In neurons, circRNAs have been found to be enriched in synaptosomes and neuropils compared with their host linear transcripts (You et al., 2015). This suggests the existence of a mechanism for the transport of circRNAs from the soma to the synapse. It is reasonable to think that the synapse-specific circRNAs carry a motif, possibly in the region around the back-splicing site, which is responsible for their particular subcellular localization. Such a motif could be easily identified by employing BEAM to fetch patterns which are over-represented in synapse-specific circRNAs compared to soma-specific ones.
CircRNA localization could also be studied through a global analysis of the RNAs bound by proteins involved in transport. mRNAs are transported from the soma to the synapse in the form of compacted ribonucleoparticles known as RNA granules (Knowles et al., 1996; El Fatimy et al., 2016).
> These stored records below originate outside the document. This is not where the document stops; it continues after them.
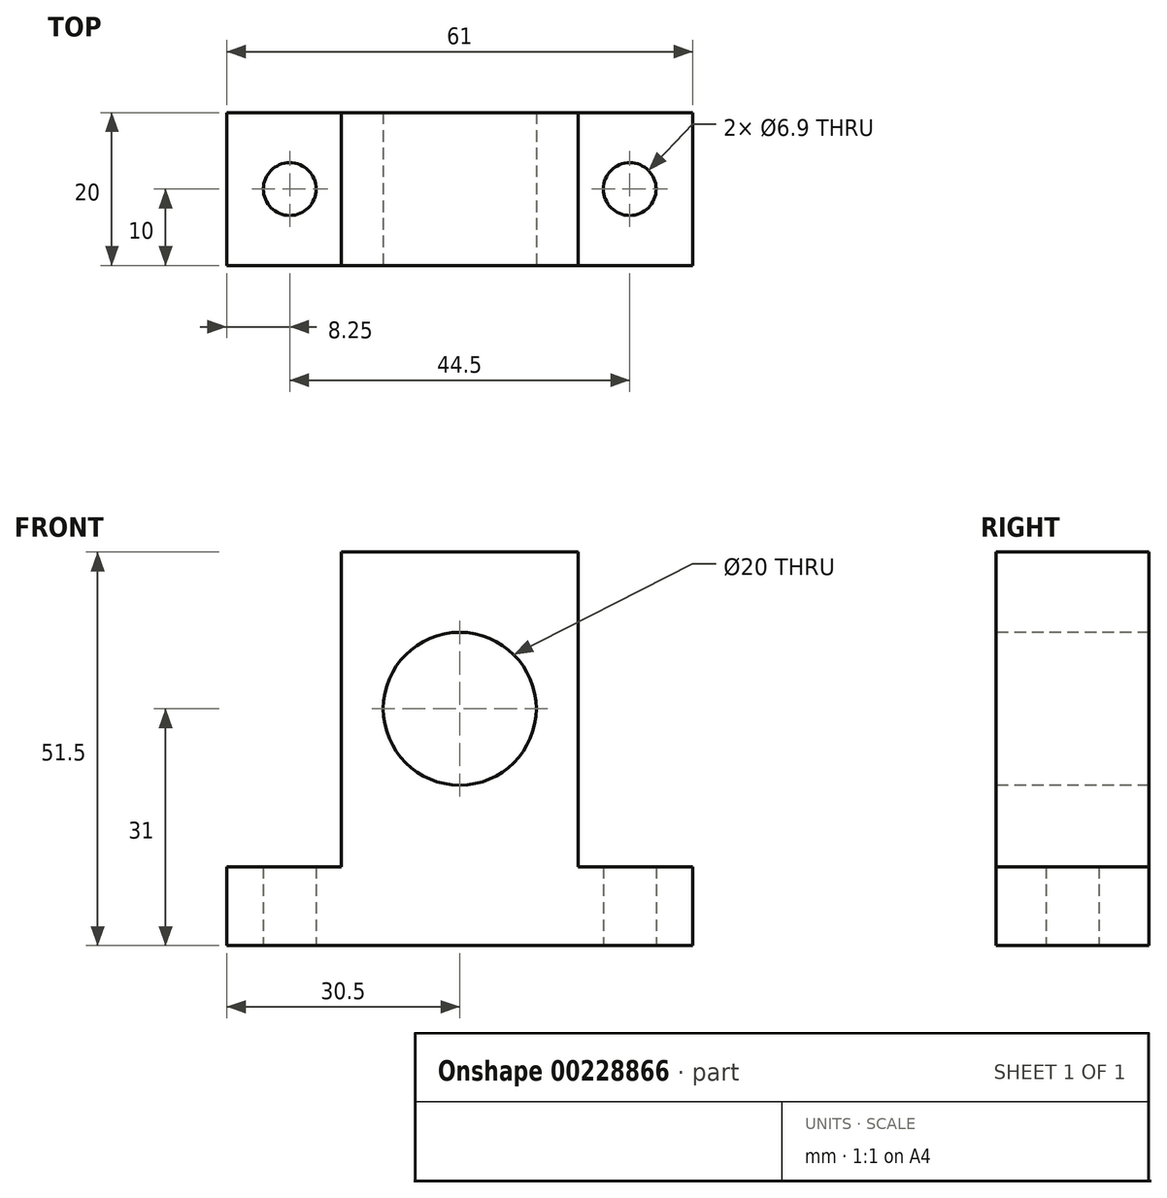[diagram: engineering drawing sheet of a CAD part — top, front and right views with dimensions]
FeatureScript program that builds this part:
annotation { "Feature Type Name" : "Feature", "Feature Type Description" : "" }
export const myFeature = defineFeature(function(context is Context, id is Id, definition is map)
    precondition{}
    {
        {
            var Q0;
            Q0=qCreatedBy(makeId("Front.planeOp"),FACE);
            var sketch = newSketch(context, id + "F0", { "sketchPlane" : qUnion([Q0])});
            skLineSegment(sketch, "E0.top", {"start": v(-15.5, 51.5) * mm, "end": v(15.5, 51.5) * mm});
            skLineSegment(sketch, "E0.left", {"start": v(-15.5, 10.3) * mm, "end": v(-15.5, 51.5) * mm});
            skLineSegment(sketch, "E0.right", {"start": v(15.5, 10.3) * mm, "end": v(15.5, 51.5) * mm});
            skLineSegment(sketch, "E1", {"start": v(-30.5, 0) * mm, "end": v(30.5, 0) * mm});
            skLineSegment(sketch, "E2", {"start": v(-30.5, 0) * mm, "end": v(-30.5, 10.3) * mm});
            skLineSegment(sketch, "E3", {"start": v(-30.5, 10.3) * mm, "end": v(-15.5, 10.3) * mm});
            skLineSegment(sketch, "E4", {"start": v(30.5, 0) * mm, "end": v(30.5, 10.3) * mm});
            skLineSegment(sketch, "E5", {"start": v(30.5, 10.3) * mm, "end": v(15.5, 10.3) * mm});
            skLineSegment(sketch, "E6", {"start": v(15.5, 10.3) * mm, "end": v(-15.5, 10.3) * mm, "construction": true});
            skLineSegment(sketch, "E7", {"start": v(0, 0) * mm, "end": v(0, 51.5) * mm, "construction": true});
            skSolve(sketch);
        }
        {
            var Q0;
            Q0 = qSketchRegion(id + "F0", true);
            extrude(context, id + "F1", {"entities" : qUnion([Q0]), "depth" : 20 * mm, "symmetric" : true});
        }
        {
            var Q0;
            Q0=qCreatedBy(makeId("Front.planeOp"),FACE);
            var sketch = newSketch(context, id + "F2", { "sketchPlane" : qUnion([Q0])});
            skCircle(sketch, "E8", {"center": v(0, 31) * mm, "radius": 10 * mm});
            skSolve(sketch);
        }
        {
            var Q0;
            Q0 = qSketchRegion(id + "F2", true);
            extrude(context, id + "F3", {"entities" : qUnion([Q0]), "operationType" : NewBodyOperationType.REMOVE, "oppositeDirection" : true, "depth" : 20 * mm, "symmetric" : true});
        }
        {
            var Q0;
            Q0=qCreatedBy(makeId("Top.planeOp"),FACE);
            var sketch = newSketch(context, id + "F4", { "sketchPlane" : qUnion([Q0])});
            skCircle(sketch, "E9", {"center": v(-22.25, 0) * mm, "radius": 3.45 * mm});
            skCircle(sketch, "E10", {"center": v(22.25, 0) * mm, "radius": 3.45 * mm});
            skSolve(sketch);
        }
        {
            var Q0;
            Q0 = qSketchRegion(id + "F4", true);
            extrude(context, id + "F5", {"entities" : qUnion([Q0]), "operationType" : NewBodyOperationType.REMOVE, "endBound" : BoundingType.UP_TO_NEXT, "depth" : 25 * mm});
        }
    });
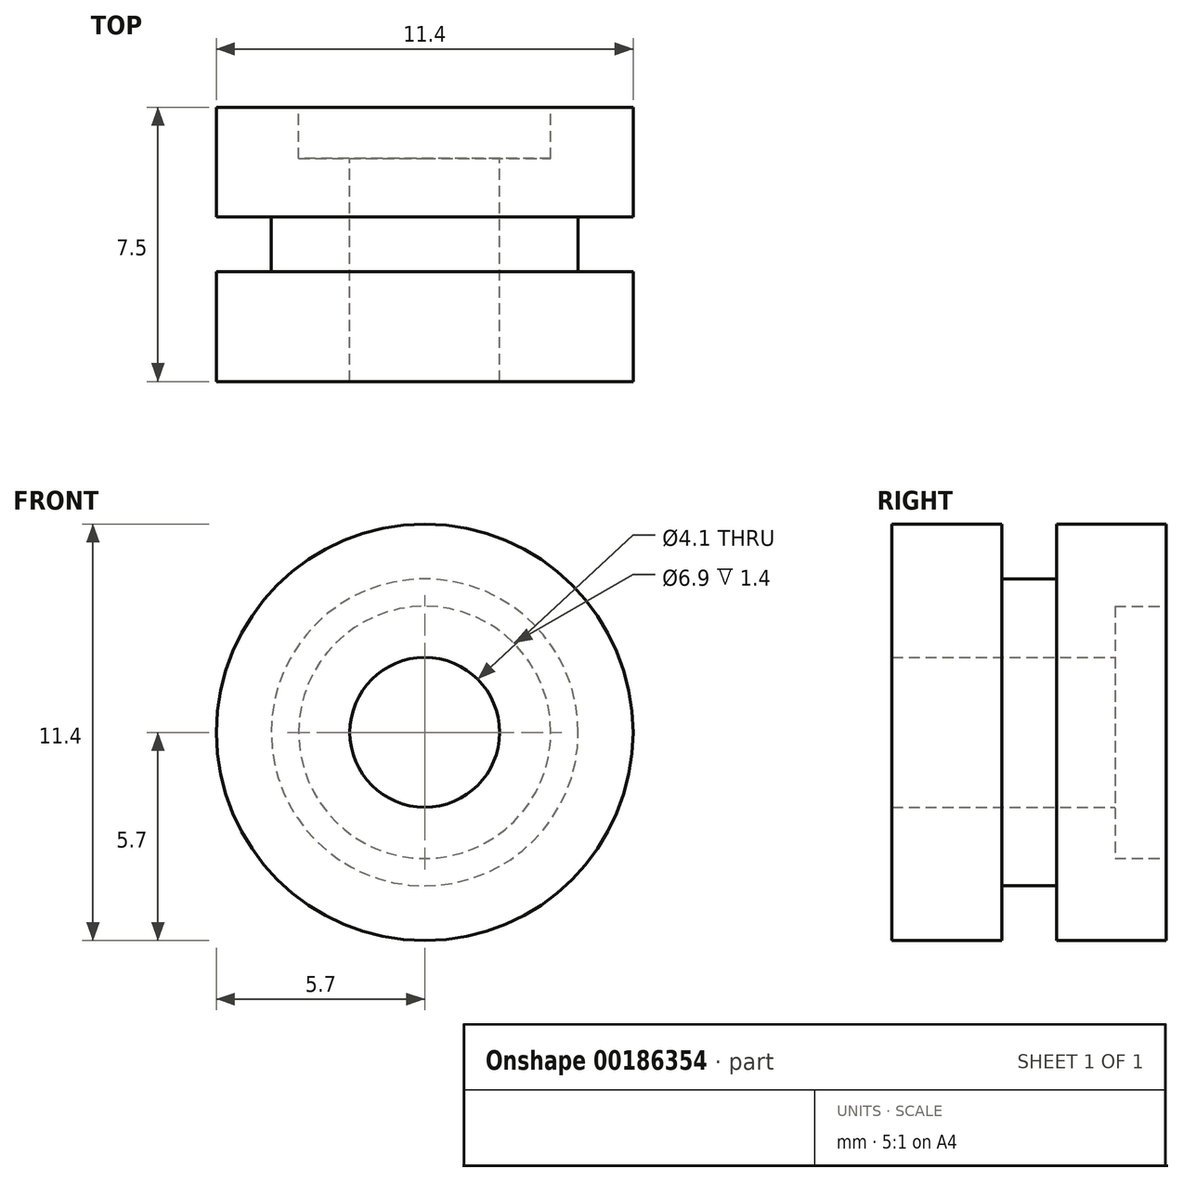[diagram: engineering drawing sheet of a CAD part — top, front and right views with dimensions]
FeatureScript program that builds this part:
annotation { "Feature Type Name" : "Feature", "Feature Type Description" : "" }
export const myFeature = defineFeature(function(context is Context, id is Id, definition is map)
    precondition{}
    {
        {
            var Q0;
            Q0=qCreatedBy(makeId("Right.planeOp"),FACE);
            var sketch = newSketch(context, id + "F0", { "sketchPlane" : qUnion([Q0])});
            skLineSegment(sketch, "E0", {"start": v(11.47, 0) * mm, "end": v(0, 0) * mm, "construction": true});
            skLineSegment(sketch, "E1", {"start": v(6.1, 2.05) * mm, "end": v(0, 2.05) * mm});
            skLineSegment(sketch, "E2", {"start": v(6.1, 2.05) * mm, "end": v(6.1, 3.45) * mm});
            skLineSegment(sketch, "E3", {"start": v(7.5, 3.45) * mm, "end": v(6.1, 3.45) * mm});
            skLineSegment(sketch, "E4", {"start": v(7.5, 3.45) * mm, "end": v(7.5, 5.7) * mm});
            skLineSegment(sketch, "E5", {"start": v(4.5, 5.7) * mm, "end": v(7.5, 5.7) * mm});
            skLineSegment(sketch, "E6", {"start": v(4.5, 5.7) * mm, "end": v(4.5, 4.2) * mm});
            skLineSegment(sketch, "E7", {"start": v(3, 4.2) * mm, "end": v(4.5, 4.2) * mm});
            skLineSegment(sketch, "E8", {"start": v(3, 4.2) * mm, "end": v(3, 5.7) * mm});
            skLineSegment(sketch, "E9", {"start": v(0, 5.7) * mm, "end": v(3, 5.7) * mm});
            skLineSegment(sketch, "E10", {"start": v(0, 5.7) * mm, "end": v(0, 2.05) * mm});
            skLineSegment(sketch, "E11", {"start": v(4.5, 4.2) * mm, "end": v(4.5, 5.7) * mm});
            skLineSegment(sketch, "E12", {"start": v(3, 5.7) * mm, "end": v(4.5, 5.7) * mm});
            skLineSegment(sketch, "E13", {"start": v(3, 5.7) * mm, "end": v(3, 4.2) * mm});
            skLineSegment(sketch, "E14.trimOffspring", {"start": v(4.5, 4.2) * mm, "end": v(3, 4.2) * mm});
            skSolve(sketch);
        }
        {
            var Q0;
            Q0=makeQuery(id+"F0.imprint","IMPRINT",FACE,{"disambiguationData":[TD([[makeQuery(id+"F0.imprint","IMPRINT",EDGE,{"derivedFrom":sQuery(id+"F0.wireOp",EDGE,"E1")}),-1.0]])]});
            var Q1;
            Q1=sQuery(id+"F0.wireOp",EDGE,"E0");
            revolve(context, id + "F1", {"entities" : qUnion([Q0]), "axis" : qUnion([Q1]), "revolveType" : RevolveType.FULL});
        }
    });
FMRP, an RBP involved in the control of local protein synthesis (Khandjian et al., 2004; Stefani et al., 2004), is one of the proteins contained in these granules. Linear RNAs interacting with FMRP have been previously identified through PAR-CLIP (Ascano et al., 2016); we plan to reanalyse this experiment in order to determine whether FMRP binds circRNAs and if these molecules share a common motif.
In general, RNA-protein interaction data coming from high-throughput experiments deposited in public databases represent a valuable source of information for the identification of sequence and structure patterns that allow circRNAs to interact with their protein partners. These data will also be useful to test the performance of the circRNA-protein interaction predictor we plan to develop. At present, the only way to predict these interactions using the existing tools is to provide them with an "extended" linear sequence, with the first N nucleotides repeated at the end so as to represent the back-splicing junction. Although this approach may roughly simulate the circularity of the input molecule, the secondary structure, which is used by the software to predict the interaction, is not correctly predicted and represented. A proper description of the structural features of circRNAs will make these programs more capable of detecting their protein interactors.
The proposed project describes a purely bioinformatic work, however the methodologies we plan to develop will be extensively tested and used in our molecular biology laboratory. Regarding the sequence and structure motifs identified, we will be able to evaluate their functionality through mutagenesis experiments. The motif discovery pipeline will also be used to find patterns shared among the interactors of the RBPs we are studying, such as FUS. The circRNA-protein interaction predictor will be employed to find the proteins interacting with circRNAs studied in our laboratory; mass spectrometry experiments will be conducted to corroborate the results and test the effectiveness of the program.
We strongly believe that, besides our laboratory, anyone who studies circRNAs will benefit from these methodologies.